— start of Records shown —

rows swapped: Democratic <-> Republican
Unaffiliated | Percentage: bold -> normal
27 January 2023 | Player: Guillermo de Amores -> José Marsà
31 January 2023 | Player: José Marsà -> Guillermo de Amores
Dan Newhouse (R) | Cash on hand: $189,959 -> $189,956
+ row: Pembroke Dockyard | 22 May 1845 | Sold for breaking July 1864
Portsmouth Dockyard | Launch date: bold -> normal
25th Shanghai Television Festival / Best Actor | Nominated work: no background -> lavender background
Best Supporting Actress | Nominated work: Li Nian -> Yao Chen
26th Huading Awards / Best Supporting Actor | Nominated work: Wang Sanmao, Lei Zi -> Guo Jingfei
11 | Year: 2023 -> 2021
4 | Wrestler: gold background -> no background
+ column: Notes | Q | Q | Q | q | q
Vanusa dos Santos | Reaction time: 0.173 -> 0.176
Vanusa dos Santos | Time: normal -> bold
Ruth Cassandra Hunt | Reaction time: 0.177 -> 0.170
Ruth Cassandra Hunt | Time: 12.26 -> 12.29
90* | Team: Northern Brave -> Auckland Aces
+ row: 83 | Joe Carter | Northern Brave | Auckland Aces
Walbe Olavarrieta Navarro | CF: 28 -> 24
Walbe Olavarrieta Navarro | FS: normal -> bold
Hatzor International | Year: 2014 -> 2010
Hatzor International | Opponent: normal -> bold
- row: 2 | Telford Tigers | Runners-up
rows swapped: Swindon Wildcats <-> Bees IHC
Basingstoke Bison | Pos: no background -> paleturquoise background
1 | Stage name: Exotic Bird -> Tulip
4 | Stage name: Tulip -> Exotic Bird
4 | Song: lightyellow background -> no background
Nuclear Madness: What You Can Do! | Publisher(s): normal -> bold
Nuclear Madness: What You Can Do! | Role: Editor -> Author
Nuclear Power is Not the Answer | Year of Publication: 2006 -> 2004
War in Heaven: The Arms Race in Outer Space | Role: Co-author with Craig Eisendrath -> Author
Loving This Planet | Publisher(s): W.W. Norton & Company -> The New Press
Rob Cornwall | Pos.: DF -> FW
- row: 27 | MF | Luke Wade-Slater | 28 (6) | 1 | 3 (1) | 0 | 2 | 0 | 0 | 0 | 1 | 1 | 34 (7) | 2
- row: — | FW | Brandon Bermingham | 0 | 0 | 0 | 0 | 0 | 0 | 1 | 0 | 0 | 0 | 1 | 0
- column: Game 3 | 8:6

— end of Records shown —

Reproduce every line of the records above without any change.

→ Task answer
rows swapped: Democratic <-> Republican
Unaffiliated | Percentage: bold -> normal
27 January 2023 | Player: Guillermo de Amores -> José Marsà
31 January 2023 | Player: José Marsà -> Guillermo de Amores
Dan Newhouse (R) | Cash on hand: $189,959 -> $189,956
+ row: Pembroke Dockyard | 22 May 1845 | Sold for breaking July 1864
Portsmouth Dockyard | Launch date: bold -> normal
25th Shanghai Television Festival / Best Actor | Nominated work: no background -> lavender background
Best Supporting Actress | Nominated work: Li Nian -> Yao Chen
26th Huading Awards / Best Supporting Actor | Nominated work: Wang Sanmao, Lei Zi -> Guo Jingfei
11 | Year: 2023 -> 2021
4 | Wrestler: gold background -> no background
+ column: Notes | Q | Q | Q | q | q
Vanusa dos Santos | Reaction time: 0.173 -> 0.176
Vanusa dos Santos | Time: normal -> bold
Ruth Cassandra Hunt | Reaction time: 0.177 -> 0.170
Ruth Cassandra Hunt | Time: 12.26 -> 12.29
90* | Team: Northern Brave -> Auckland Aces
+ row: 83 | Joe Carter | Northern Brave | Auckland Aces
Walbe Olavarrieta Navarro | CF: 28 -> 24
Walbe Olavarrieta Navarro | FS: normal -> bold
Hatzor International | Year: 2014 -> 2010
Hatzor International | Opponent: normal -> bold
- row: 2 | Telford Tigers | Runners-up
rows swapped: Swindon Wildcats <-> Bees IHC
Basingstoke Bison | Pos: no background -> paleturquoise background
1 | Stage name: Exotic Bird -> Tulip
4 | Stage name: Tulip -> Exotic Bird
4 | Song: lightyellow background -> no background
Nuclear Madness: What You Can Do! | Publisher(s): normal -> bold
Nuclear Madness: What You Can Do! | Role: Editor -> Author
Nuclear Power is Not the Answer | Year of Publication: 2006 -> 2004
War in Heaven: The Arms Race in Outer Space | Role: Co-author with Craig Eisendrath -> Author
Loving This Planet | Publisher(s): W.W. Norton & Company -> The New Press
Rob Cornwall | Pos.: DF -> FW
- row: 27 | MF | Luke Wade-Slater | 28 (6) | 1 | 3 (1) | 0 | 2 | 0 | 0 | 0 | 1 | 1 | 34 (7) | 2
- row: — | FW | Brandon Bermingham | 0 | 0 | 0 | 0 | 0 | 0 | 1 | 0 | 0 | 0 | 1 | 0
- column: Game 3 | 8:6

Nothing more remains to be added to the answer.